TASK OBJECTIVE: In the mailing-list post about the POS Tagger CrossValidator error, which other cross-validation tool does the writer report as working?

PASSAGE TO READ:
..............................
Posted to dev@opennlp.apache.org by "william.colen@gmail.com" <wi...@gmail.com> on 2012/01/16 00:54:44 UTC

Error in POS Tagger CrossValidator

Hi,

I am having an error in POS Tagger CrossValidator tool from the trunk.
I tried the same command with a released version and it worked, also I
tried Chunker CV tool and it is working too.
I tried debugging the code and check the SVN history for some clue,
but could not find anything. Any idea what is wrong?

$ bin/opennlp POSTaggerCrossValidator -lang pt -encoding MacRoman
-data pos1.txt -cutoff 50

IO error while reading training data or indexing data: Stream not marked

Stack trace:
java.io.IOException: Stream not marked
	at java.io.BufferedReader.reset(BufferedReader.java:485)
	at opennlp.tools.util.PlainTextByLineStream.reset(PlainTextByLineStream.java:79)
	at opennlp.tools.util.FilterObjectStream.reset(FilterObjectStream.java:43)
	at opennlp.tools.util.eval.CrossValidationPartitioner.next(CrossValidationPartitioner.java:256)
	at opennlp.tools.postag.POSTaggerCrossValidator.evaluate(POSTaggerCrossValidator.java:113)
	at opennlp.tools.cmdline.postag.POSTaggerCrossValidatorTool.run(POSTaggerCrossValidatorTool.java:72)
	at opennlp.tools.cmdline.CLI.main(CLI.java:212)


Any idea what is wrong?
..............................
MATERIAL:
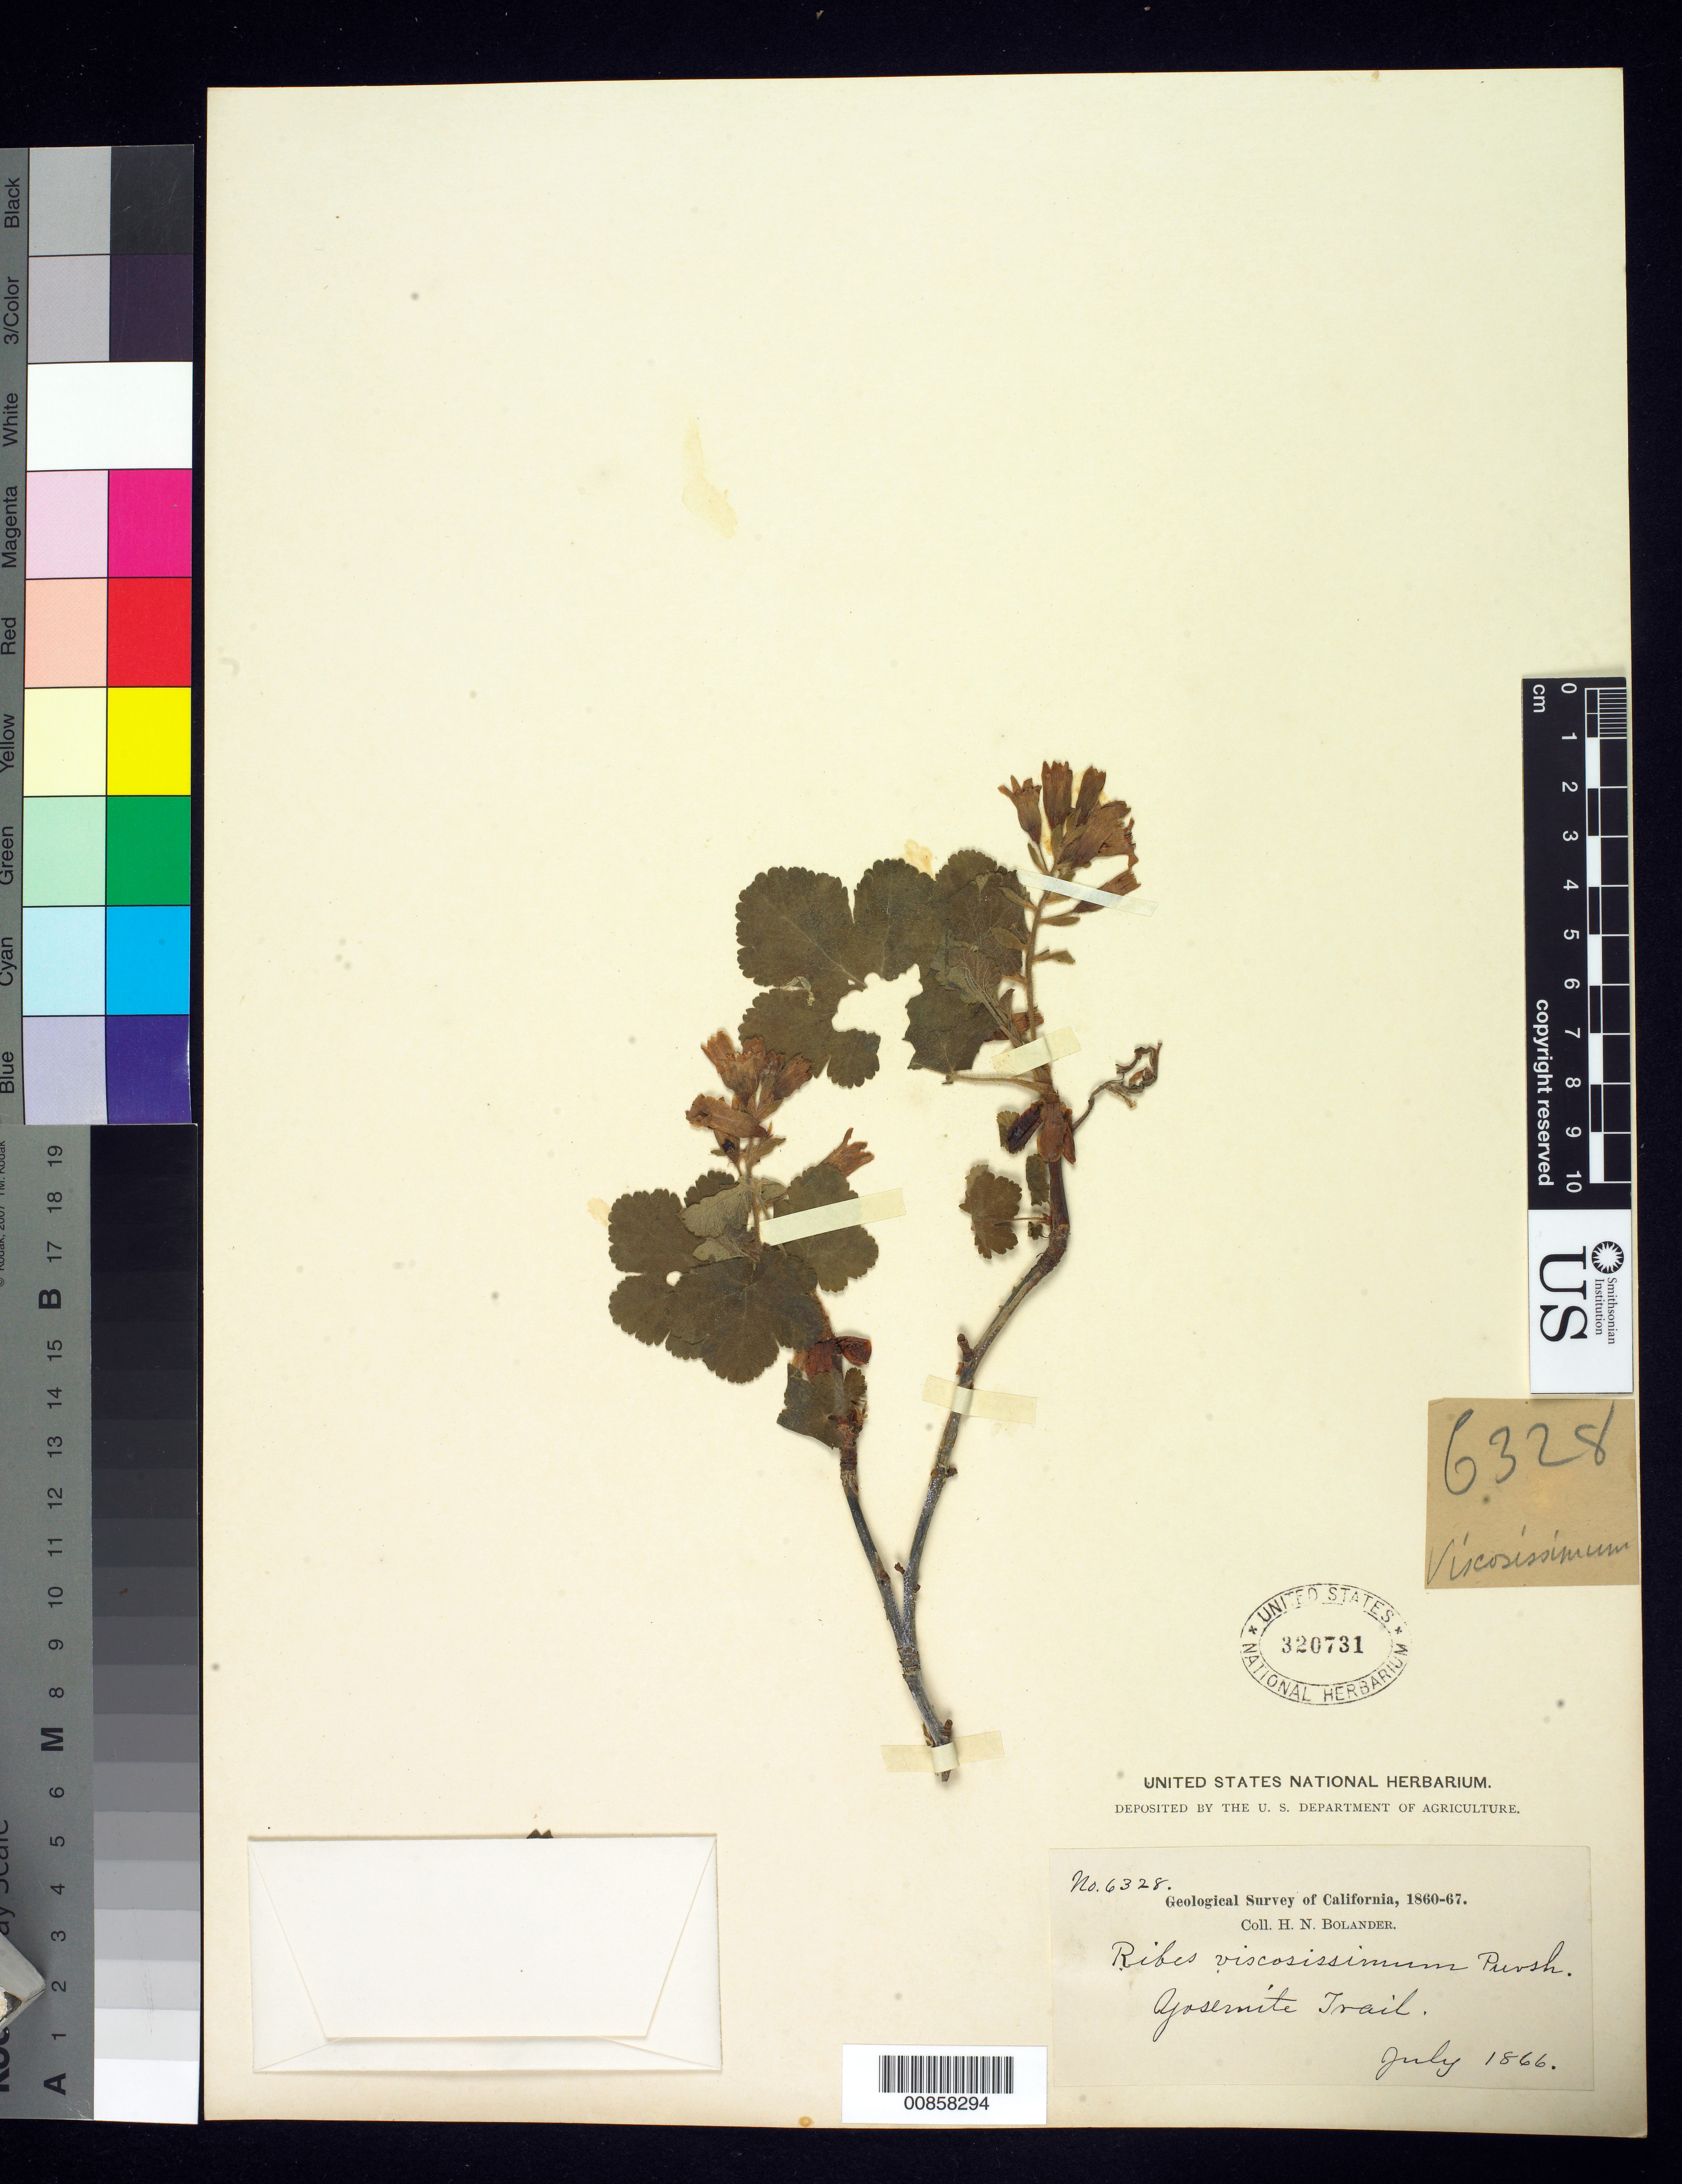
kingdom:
..............................
FINISHED ANSWER: The Chunker CV tool.